→ **TASK REQUIREMENTS**
From the passage on childhood below, reproduce word for word the part that opens with the words "Childhood is openness." and closes with "man’s religious existence.".
(TEXT SEGMENT begins)
Childhood is openness. Human childhood is infinite openness. The mature childhood of the adult is the attitude in which we bravely and trustfully maintain an infinite openness in all circumstances and despite the experiences of life which seem to invite us to close ourselves. Such openness, infinite and maintained in all circumstances, yet put into practice in the actual manner in which we live our lives, is the expression of man’s religious existence.

Rahner’s essay raises questions about the trinitarian shape of Christian anthropology – that human personhood can be ‘understood’ only insofar as we speak of the dynamic and perichoretic life of God – i.e. of Father, Son and Spirit in their giving and receiving, and in their perfect unity. And so Rahner talks not only about divine Fatherhood – that childhood takes its meaning and raison d’être from the Fatherhood of God, and that maturity means growing into fuller realisation of our being children of the Father – but also about the fact that human being is grounded in the sonship of the Son:

… all childhood in heaven and on earth derives its name and its origin from that one childhood in which the Logos itself receives its own nature in the act of eternal generation by the Father, in which we ourselves are admitted by grace to become participants in this self-bestowal of the Father upon the Logos and so have a share in the divine nature … Childhood is only truly understood, only realises the ultimate depths of its own nature, when it is seen as based upon the foundation of childhood of God. And when we really want to know what the real connection is between human childhood and childhood of God, then we need to commit ourselves to the infinite depths and power of that transcendental movement which is latent in human childhood itself, and allow ourselves to be projected from this into that which is enjoined upon us in the Christian teaching about the Father in heaven, and about men who have received the grace from the life of God himself to be children of God and brothers and sisters of one another.

william-adolphe-bouguereau-a-childhood-idyll-1900Rahner fails (in this essay) to go on and develop the pneumatalogical dimensions of childhood – and of human being – though this final sentence at least hints of the communality of personhood, that one’s identity is ontologically bound up with that of the other, a reality only truly possible in the Spirit.

One of Rahner’s most pastorally potent claims, however, is his insistence that we do not lose or leave behind our childhood; rather, our childhood goes with us into our eternity:

Childhood endures as that which is given and abiding, the time that has been accepted and lived through freely. Childhood does not constitute past time, time that has eroded away, but rather that which remains, that which is coming to meet us as an intrinsic element in the single and enduring completeness of the time of our existence considered as a unity, that which we call the eternity of man as saved and redeemed. We do not lose childhood as that which recedes ever further into our past, that which remains behind as we advance forward in time, but rather we go towards it as that which has been achieved in time and redeemed forever in time. We only become the children whom we were because we gather up time – and in this our childhood too – into our eternity.
(TEXT SEGMENT ends)
(GIVEN RECORDS begins)
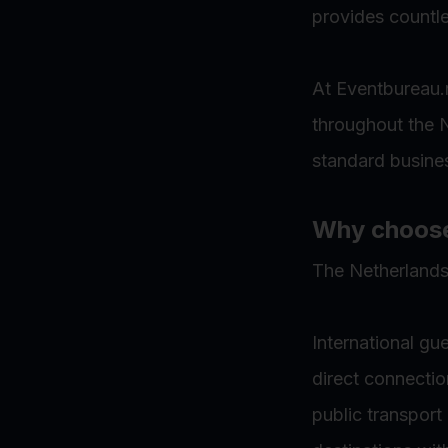
provides countle
At Eventbureau.n
throughout the N
standard busines
Why choose 
The Netherlands
International gu
direct connectio
public transport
(GIVEN RECORDS ends)
→ **EXPECTED ANSWER**
Childhood is openness. Human childhood is infinite openness. The mature childhood of the adult is the attitude in which we bravely and trustfully maintain an infinite openness in all circumstances and despite the experiences of life which seem to invite us to close ourselves. Such openness, infinite and maintained in all circumstances, yet put into practice in the actual manner in which we live our lives, is the expression of man’s religious existence.